Tensão e tipo da bobina
A bobina do relé é sua entrada. A tensão e o tipo da bobina (CA ou CC) devem corresponder à tensão do circuito de controle que a liga e desliga. As tensões de controle comuns em painéis industriais são 24 Vcc, 120 Vca e 230 Vca. A incompatibilidade de tensão da bobina não ativará o relé ou o destruirá instantaneamente.
Configuração e classificação de contato
Os contatos são a saída do relé-a chave que controla a carga. Isso tem duas partes:
Configuração: Que tipo de switch você precisa? Um contato normalmente aberto (NA) fecha quando ativado. Um contato normalmente fechado (NC) abre quando ativado. Um conjunto de contatos de comutação fornece ambos, comumente chamados de Single Pole Double Throw (SPDT) ou Double Pole Double Throw (DPDT) para dois conjuntos de contatos.
Classificação: Este é um parâmetro de segurança crítico. Os contatos devem ser classificados para suportar a tensão e a corrente da carga que estão comutando. Por exemplo, se você estiver ligando uma bobina de partida de motor de 5-A em 120 Vca, os contatos do relé deverão ser classificados para pelo menos 5 amperes em 120Vca (ou superior, como 10A a 250Vca). Contatos subclassificados levam a falha prematura, formação de arco e potencial risco de incêndio.
Estilo de montagem
Como o relé será instalado fisicamente no painel de controle?
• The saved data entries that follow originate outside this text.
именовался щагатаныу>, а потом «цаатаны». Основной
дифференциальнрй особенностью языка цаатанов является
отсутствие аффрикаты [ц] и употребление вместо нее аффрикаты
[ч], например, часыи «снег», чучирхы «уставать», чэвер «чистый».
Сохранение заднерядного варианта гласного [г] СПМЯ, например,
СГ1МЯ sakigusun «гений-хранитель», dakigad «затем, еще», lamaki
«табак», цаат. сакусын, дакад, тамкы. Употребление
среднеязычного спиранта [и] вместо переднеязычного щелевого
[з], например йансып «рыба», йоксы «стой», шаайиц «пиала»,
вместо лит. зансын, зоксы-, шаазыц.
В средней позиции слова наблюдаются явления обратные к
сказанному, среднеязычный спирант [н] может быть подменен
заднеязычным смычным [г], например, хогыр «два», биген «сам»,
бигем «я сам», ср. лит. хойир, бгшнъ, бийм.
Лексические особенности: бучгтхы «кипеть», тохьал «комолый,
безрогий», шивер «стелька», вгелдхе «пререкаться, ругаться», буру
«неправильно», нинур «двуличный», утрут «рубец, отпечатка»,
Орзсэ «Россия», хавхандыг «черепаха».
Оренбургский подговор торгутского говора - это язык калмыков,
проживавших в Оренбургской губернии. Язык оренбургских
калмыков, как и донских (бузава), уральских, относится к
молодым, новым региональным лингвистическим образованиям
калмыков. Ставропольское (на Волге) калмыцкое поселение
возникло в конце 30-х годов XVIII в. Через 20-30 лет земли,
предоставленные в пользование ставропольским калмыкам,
O estilo mais comum é a montagem em trilho DIN, que permite que o relé se encaixe em um trilho padrão. Outras opções incluem relés-conectáveis que se encaixam em bases de soquete (facilitando a substituição) e relés-montados em painel, presos através de um recorte na porta do painel.
Ambiente Operacional
Finalmente, considere as condições em que o relé irá operar. Os relés padrão funcionam bem em salas de controle limpas e com temperatura-controlada. Para chão de fábrica, gabinetes externos ou equipamentos móveis, você deve considerar as faixas de temperatura ambiente, umidade e níveis de vibração que o relé enfrentará. A escolha de um componente-de nível industrial é essencial para a confiabilidade em ambientes severos.
A importância atemporal
Um bloco de construção fundamental
Em uma era dominada por controladores digitais complexos e sistemas em rede, o humilde relé de retardo de tempo prova o poder do design robusto e fundamental. Serve como pedra angular da automação industrial. Ele fornece controle crítico para intertravamento de segurança, sequenciamento de processos e eficiência energética.
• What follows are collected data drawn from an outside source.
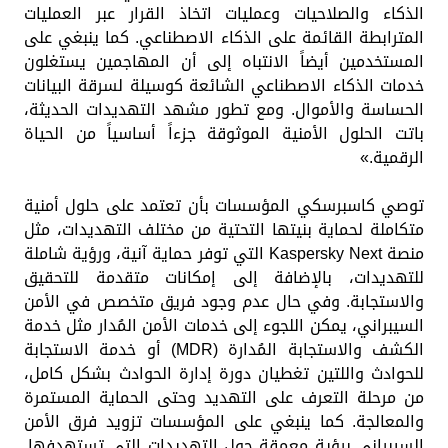
الذكاء والصلاحيات وعمليات اتخاذ القرار عبر العمليات
المترابطة القائمة على الذكاء الاصطناعي. كما ينبغي على
المستخدمين أيضاً الانتباه إلى أن المهاجمين يستغلون
خدمات الذكاء الاصطناعي الشائعة كوسيلة لسرقة البيانات
الحساسة والأموال. ومع تطور مشهد التهديدات الحديثة،
باتت الحلول الأمنية الموثوقة جزءاً أساسياً من الحياة
الرقمية.»
توصي كاسبرسكي المؤسسات بأن تعتمد على حلول أمنية
متكاملة لحماية بنيتها التحتية من مختلف التهديدات، مثل
منصة Kaspersky Next التي توفر حماية آنية، ورؤية شاملة
للتهديدات، بالإضافة إلى إمكانات متقدمة للتحقيق
والاستجابة. وفي حال عدم وجود فريق متخصص في الأمن
السيبراني، يمكن اللجوء إلى خدمات الأمن المُدار مثل خدمة
الكشف والاستجابة المُدارة (MDR) أو خدمة الاستجابة
للحوادث واللتين تغطيان دورة إدارة الحوادث بشكل كامل،
من مرحلة التعرف على التهديد وحتى الحماية المستمرة
والمعالجة. كما ينبغي على المؤسسات تزويد فرق الأمن
السيبراني برؤية معمقة حول التهديدات التي تستهدفها.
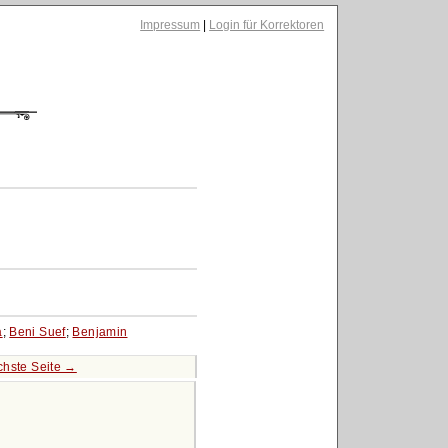
Impressum
|
Login für Korrektoren
a
;
Beni Suef
;
Benjamin
hste Seite →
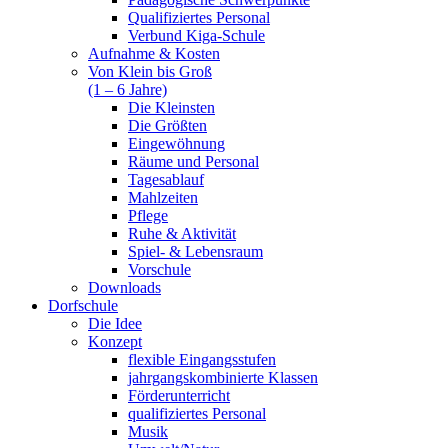
Qualifiziertes Personal
Verbund Kiga-Schule
Aufnahme & Kosten
Von Klein bis Groß
(1 – 6 Jahre)
Die Kleinsten
Die Größten
Eingewöhnung
Räume und Personal
Tagesablauf
Mahlzeiten
Pflege
Ruhe & Aktivität
Spiel- & Lebensraum
Vorschule
Downloads
Dorfschule
Die Idee
Konzept
flexible Eingangsstufen
jahrgangskombinierte Klassen
Förderunterricht
qualifiziertes Personal
Musik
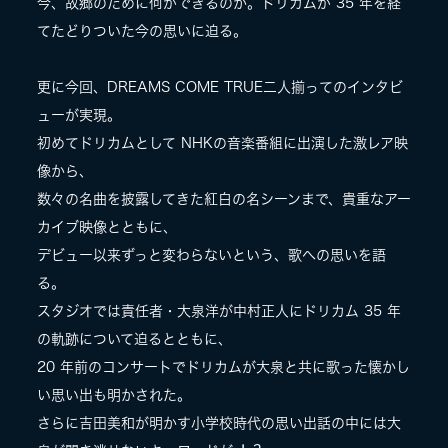
今、故郷のために何ができるのか。ドリカムが 35 年を経
てたどりついた今の思いに迫る。
更に今回、DREAMS COME TRUE二人揃ってのインタビ
ューが実現。
初めてドリカムとして NHKの音楽番組に出演した激レア映
像から、
数々の名曲を披露してきた紅白の名シーンまで、貴重なアー
カイブ映像とともに、
デビュー以来ずっと変わらないという、歌への思いを語
る。
スタジオでは責任者・大泉洋が中村正人にドリカム 35 年
の軌跡について迫るとともに、
20 年前のコンサートでドリカムが大泉と共に歌った懐かし
い思い出も明かされた。
さらに吉田美和が明かす小学校時代の思い出話の中には大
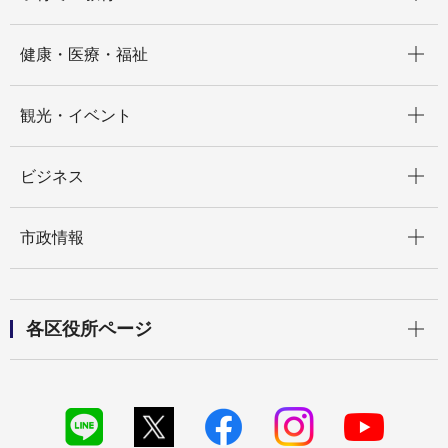
開く
健康・医療・福祉
開く
観光・イベント
開く
ビジネス
開く
市政情報
開く
各区役所ページ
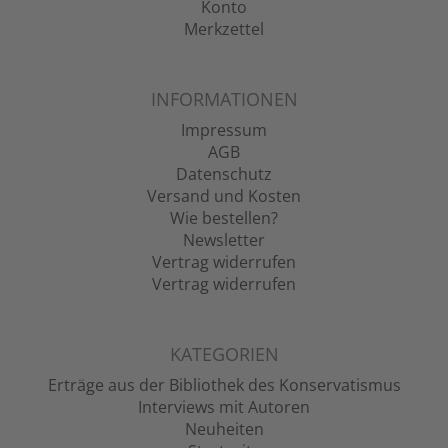
Konto
Merkzettel
INFORMATIONEN
Impressum
AGB
Datenschutz
Versand und Kosten
Wie bestellen?
Newsletter
Vertrag widerrufen
Vertrag widerrufen
KATEGORIEN
Erträge aus der Bibliothek des Konservatismus
Interviews mit Autoren
Neuheiten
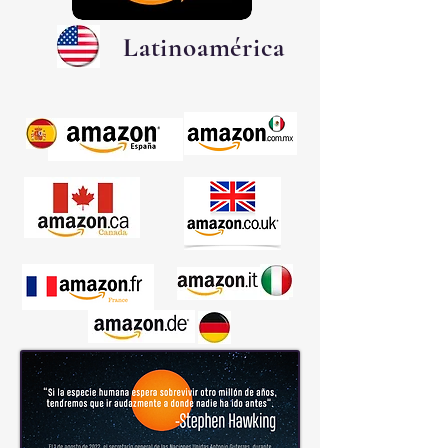
Latinoamérica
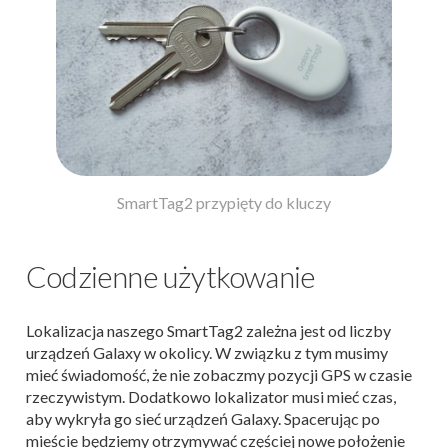
SmartTag2 przypięty do kluczy
Codzienne użytkowanie
Lokalizacja naszego SmartTag2 zależna jest od liczby
urządzeń Galaxy w okolicy. W związku z tym musimy
mieć świadomość, że nie zobaczmy pozycji GPS w czasie
rzeczywistym. Dodatkowo lokalizator musi mieć czas,
aby wykryła go sieć urządzeń Galaxy. Spacerując po
mieście będziemy otrzymywać częściej nowe położenie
A nossa exploração mostrou que a compreensão clara dos seus princípios fundamentais é fundamental para desbloquear o seu potencial. Principalmente a distinção entre funções de atraso-ligado e{2}}desligado. Desde o tempo preciso de uma partida de motor estrela{4}}triângulo até a precisão lógica de um sistema de transporte, o TDR fornece controle simples, confiável e-econômico.
Os CLPs certamente podem executar todas essas funções de temporização. Mas o relé de retardo de tempo continua a prosperar. Para tarefas autônomas, modernizações simples de máquinas ou como um componente-à prova de falhas em sistemas maiores, sua simplicidade é seu maior ponto forte. O relé de retardo de tempo é mais do que apenas um componente. É um alicerce fundamental, provando que, na automação, o tempo preciso e confiável é, e sempre será, essencial.